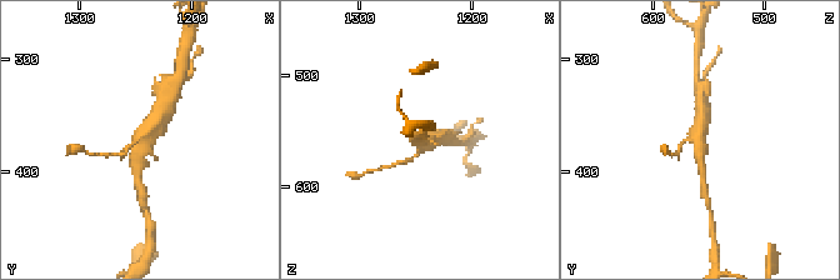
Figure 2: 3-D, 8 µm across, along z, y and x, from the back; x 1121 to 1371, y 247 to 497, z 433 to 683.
{"act": "look", "view": "3d", "um": 3.5, "back": true, "at": "same", "why": "zoom in"}

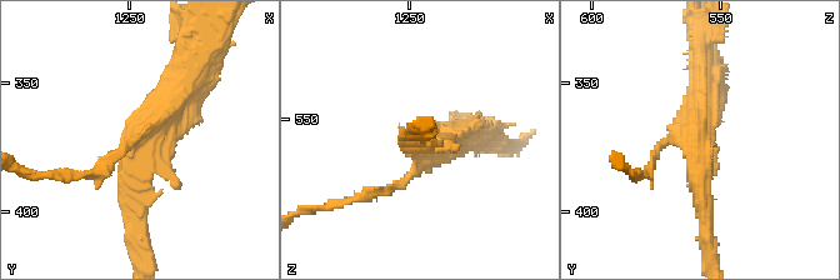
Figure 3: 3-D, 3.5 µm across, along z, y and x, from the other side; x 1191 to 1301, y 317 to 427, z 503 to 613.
{"act": "look", "view": "em", "slice": "xy", "step": 1, "show": "tint", "at": [1247, 372, 559], "why": "shape alone is not enough"}

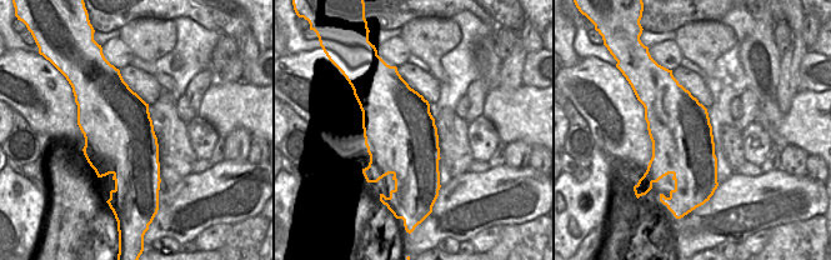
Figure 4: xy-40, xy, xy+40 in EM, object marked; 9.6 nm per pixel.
{"act": "pass", "runs_along": {"pic": 3, "px": [[133, 224], [133, 146], [190, 74]]}, "found": "continuous, no second cell"}

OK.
{"act": "look", "view": "3d", "um": 3.5, "back": true, "at": [1202, 270, 560]}

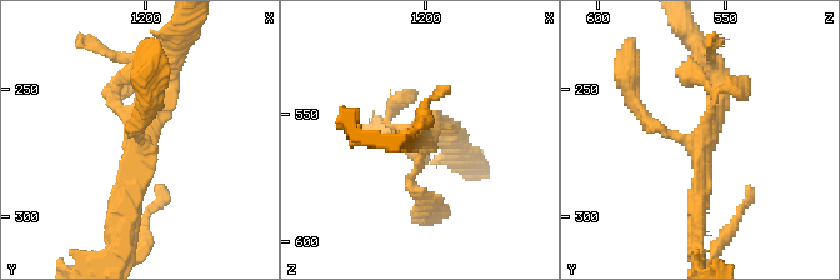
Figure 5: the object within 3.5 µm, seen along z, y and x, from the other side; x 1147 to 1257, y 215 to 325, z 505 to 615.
{"act": "look", "view": "em", "slice": "planes", "show": "tint", "at": [1203, 272, 559]}

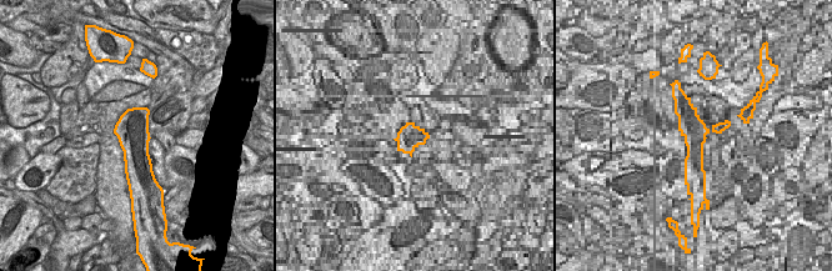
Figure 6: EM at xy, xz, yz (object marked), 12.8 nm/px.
{"act": "look", "view": "em", "slice": "xy", "step": 5, "show": "tint", "at": "same"}

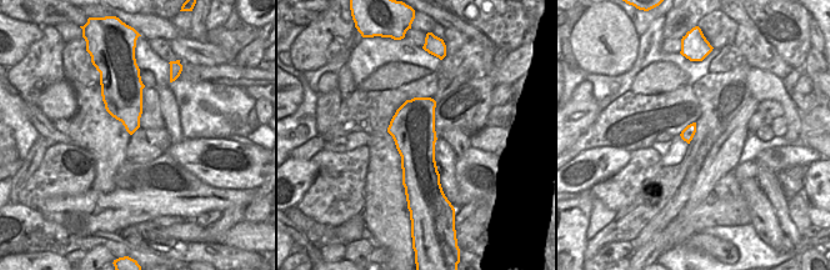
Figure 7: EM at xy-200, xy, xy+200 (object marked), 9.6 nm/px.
{"act": "pass", "runs_along": {"pic": 5, "px": [[124, 228], [158, 66]]}, "found": "one cell here"}

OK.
{"act": "look", "view": "3d", "um": 3.5, "at": [1120, 268, 594], "why": "sudden change in width"}

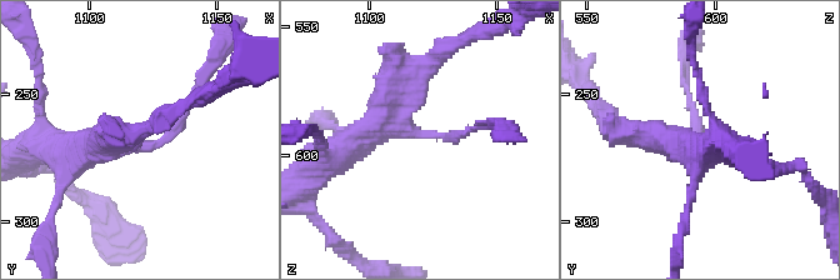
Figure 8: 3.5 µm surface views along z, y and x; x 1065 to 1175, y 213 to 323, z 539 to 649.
{"act": "look", "view": "em", "slice": "planes", "show": "tint", "at": [1120, 269, 592], "why": "now the EM"}

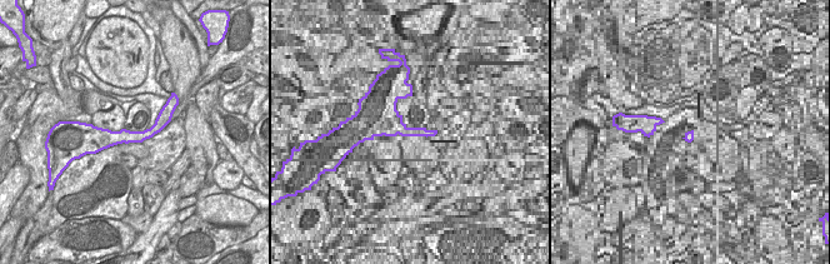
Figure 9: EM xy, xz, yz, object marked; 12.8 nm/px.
{"act": "cleave", "pic": 8, "on": [696, 125], "part_leaving": {"pic": 8, "px": [[411, 131], [454, 138], [488, 124]]}, "found": "two cells meet here"}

* WHAT THE EXERCISE ASKS:
Each record is to be copied word for word, with no images carried over.

* ANSWER AREA:
Figure 2: 3-D, 8 µm across, along z, y and x, from the back; x 1121 to 1371, y 247 to 497, z 433 to 683.
{"act": "look", "view": "3d", "um": 3.5, "back": true, "at": "same", "why": "zoom in"}

Figure 3: 3-D, 3.5 µm across, along z, y and x, from the other side; x 1191 to 1301, y 317 to 427, z 503 to 613.
{"act": "look", "view": "em", "slice": "xy", "step": 1, "show": "tint", "at": [1247, 372, 559], "why": "shape alone is not enough"}

Figure 4: xy-40, xy, xy+40 in EM, object marked; 9.6 nm per pixel.
{"act": "pass", "runs_along": {"pic": 3, "px": [[133, 224], [133, 146], [190, 74]]}, "found": "continuous, no second cell"}

OK.
{"act": "look", "view": "3d", "um": 3.5, "back": true, "at": [1202, 270, 560]}

Figure 5: the object within 3.5 µm, seen along z, y and x, from the other side; x 1147 to 1257, y 215 to 325, z 505 to 615.
{"act": "look", "view": "em", "slice": "planes", "show": "tint", "at": [1203, 272, 559]}

Figure 6: EM at xy, xz, yz (object marked), 12.8 nm/px.
{"act": "look", "view": "em", "slice": "xy", "step": 5, "show": "tint", "at": "same"}

Figure 7: EM at xy-200, xy, xy+200 (object marked), 9.6 nm/px.
{"act": "pass", "runs_along": {"pic": 5, "px": [[124, 228], [158, 66]]}, "found": "one cell here"}

OK.
{"act": "look", "view": "3d", "um": 3.5, "at": [1120, 268, 594], "why": "sudden change in width"}

Figure 8: 3.5 µm surface views along z, y and x; x 1065 to 1175, y 213 to 323, z 539 to 649.
{"act": "look", "view": "em", "slice": "planes", "show": "tint", "at": [1120, 269, 592], "why": "now the EM"}

Figure 9: EM xy, xz, yz, object marked; 12.8 nm/px.
{"act": "cleave", "pic": 8, "on": [696, 125], "part_leaving": {"pic": 8, "px": [[411, 131], [454, 138], [488, 124]]}, "found": "two cells meet here"}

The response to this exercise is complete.